• _What is required_: Copy out the material below line for line, leaving out the picture and keeping only the lines of text.

• _Given information_:
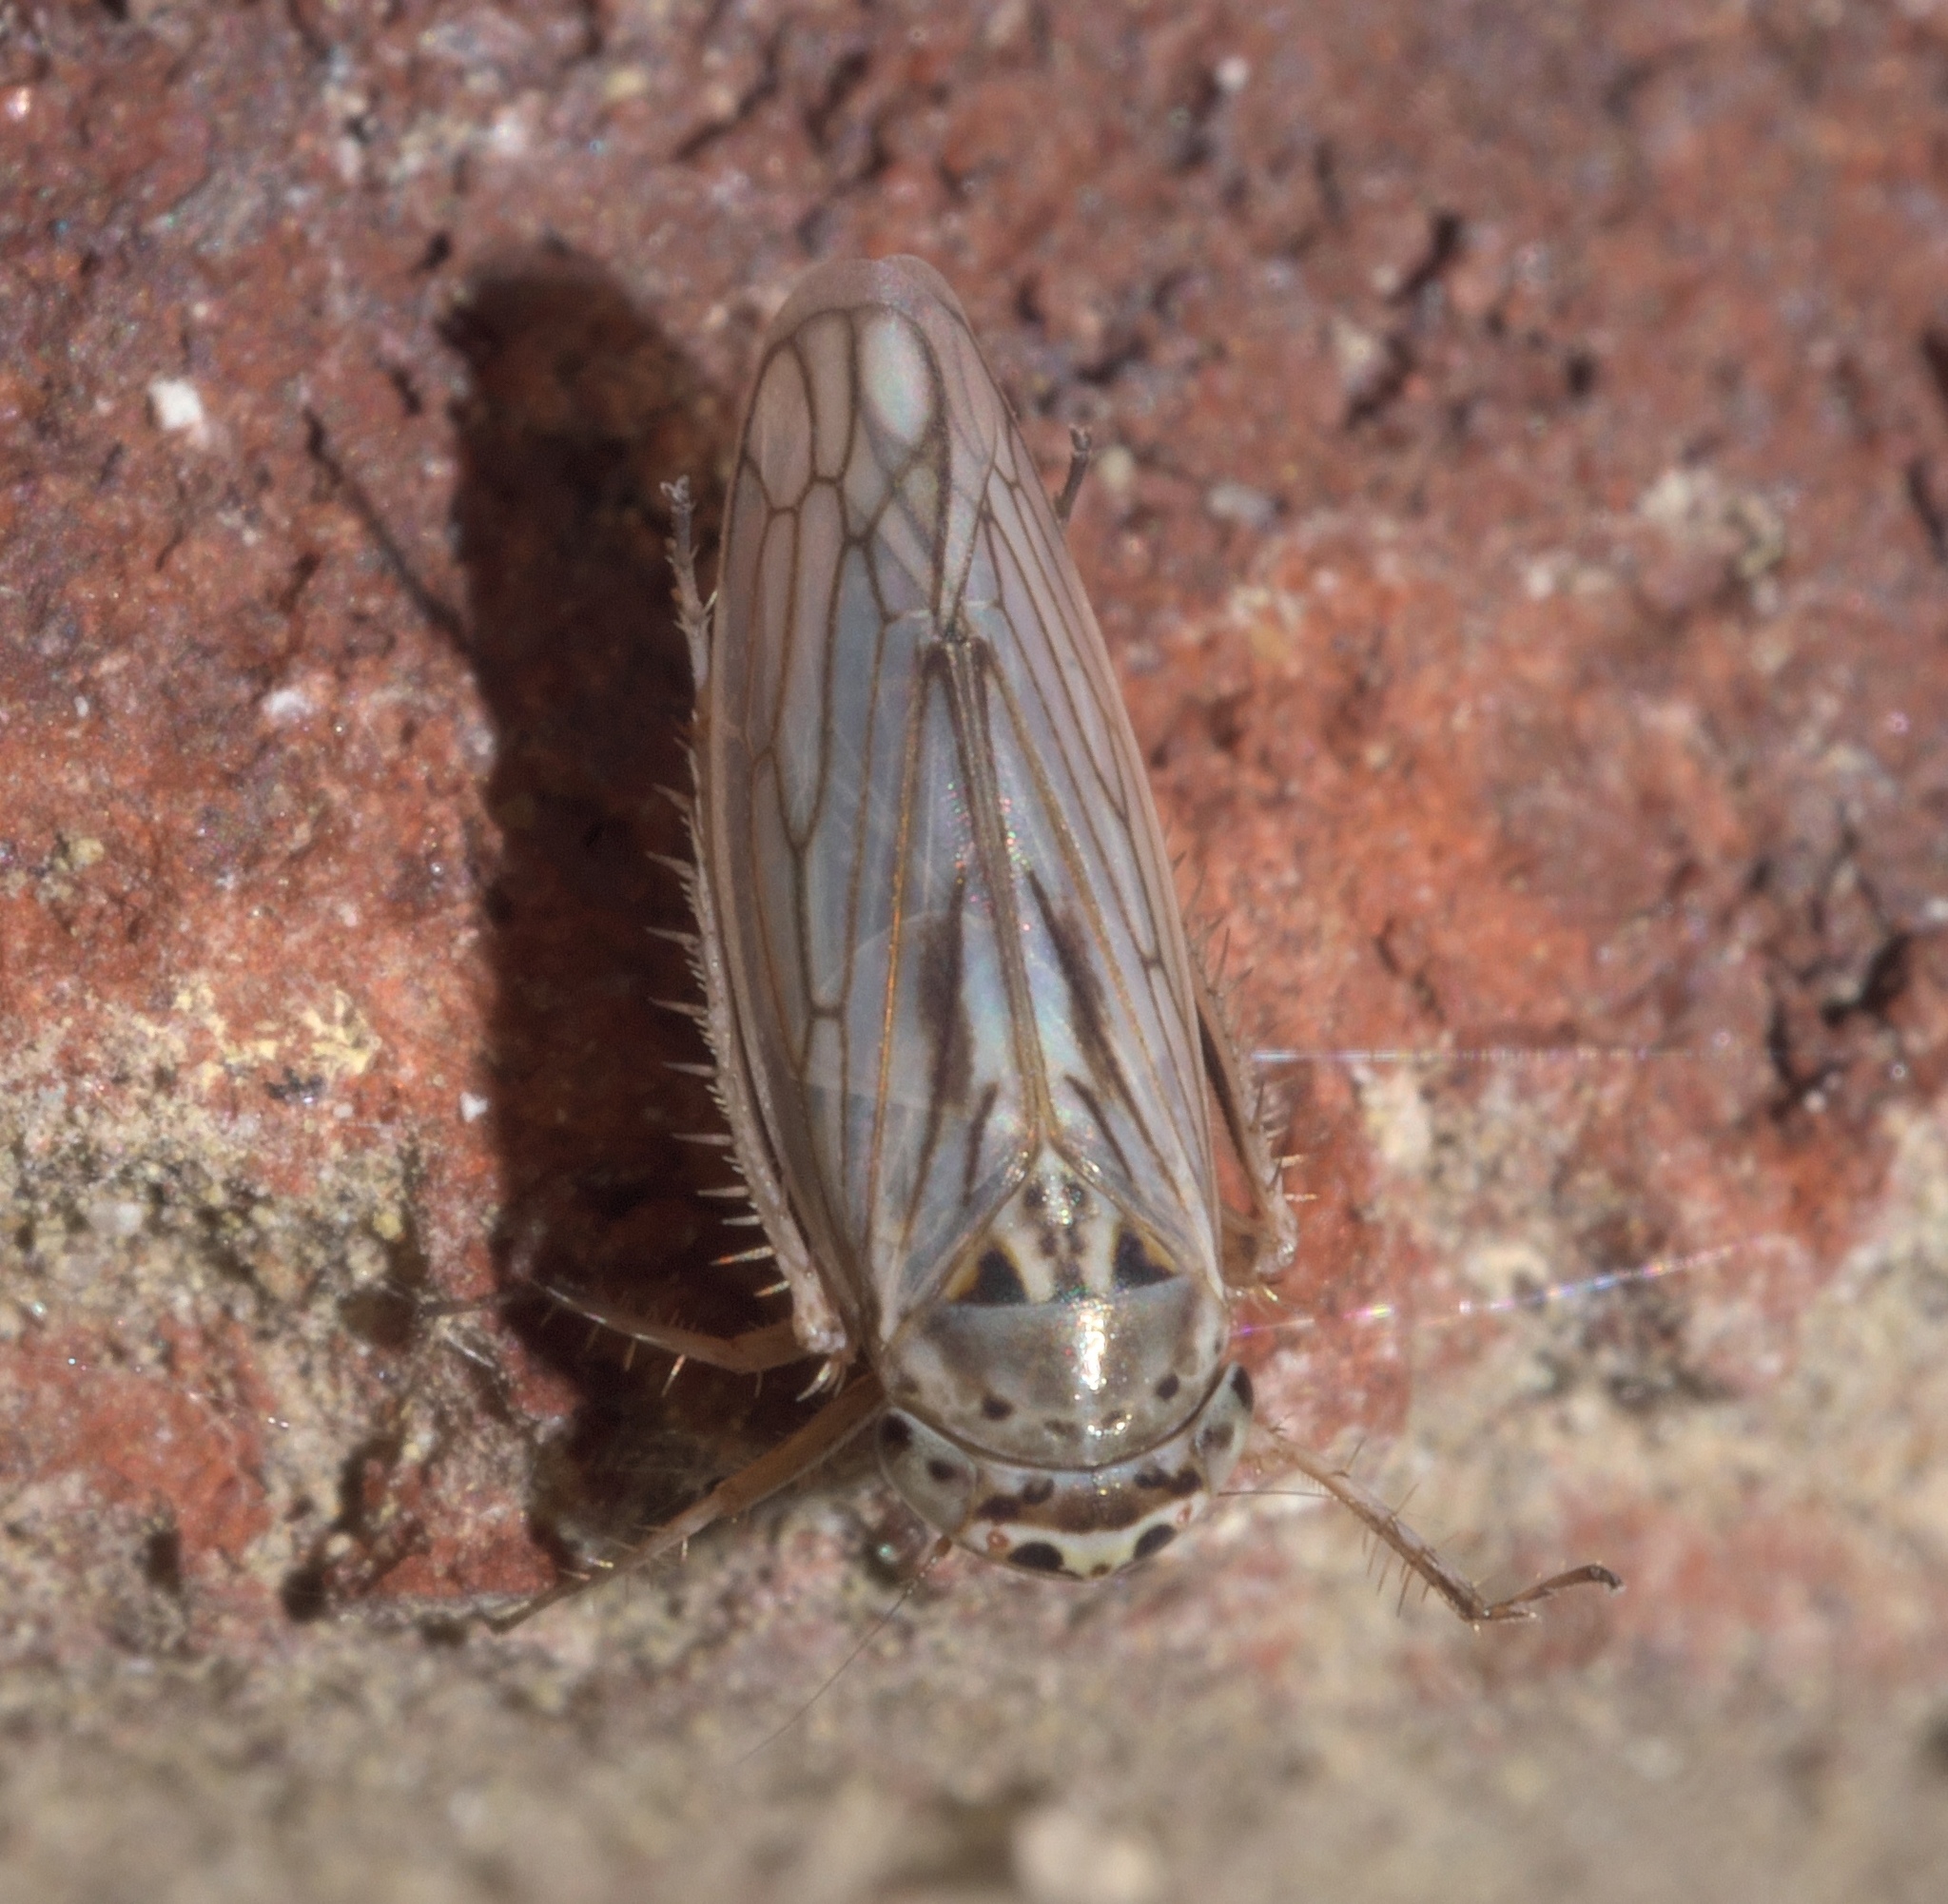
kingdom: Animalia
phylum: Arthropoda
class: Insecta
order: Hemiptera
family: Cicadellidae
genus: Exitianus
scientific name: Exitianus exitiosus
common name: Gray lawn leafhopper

• _Exercise response_:
kingdom: Animalia
phylum: Arthropoda
class: Insecta
order: Hemiptera
family: Cicadellidae
genus: Exitianus
scientific name: Exitianus exitiosus
common name: Gray lawn leafhopper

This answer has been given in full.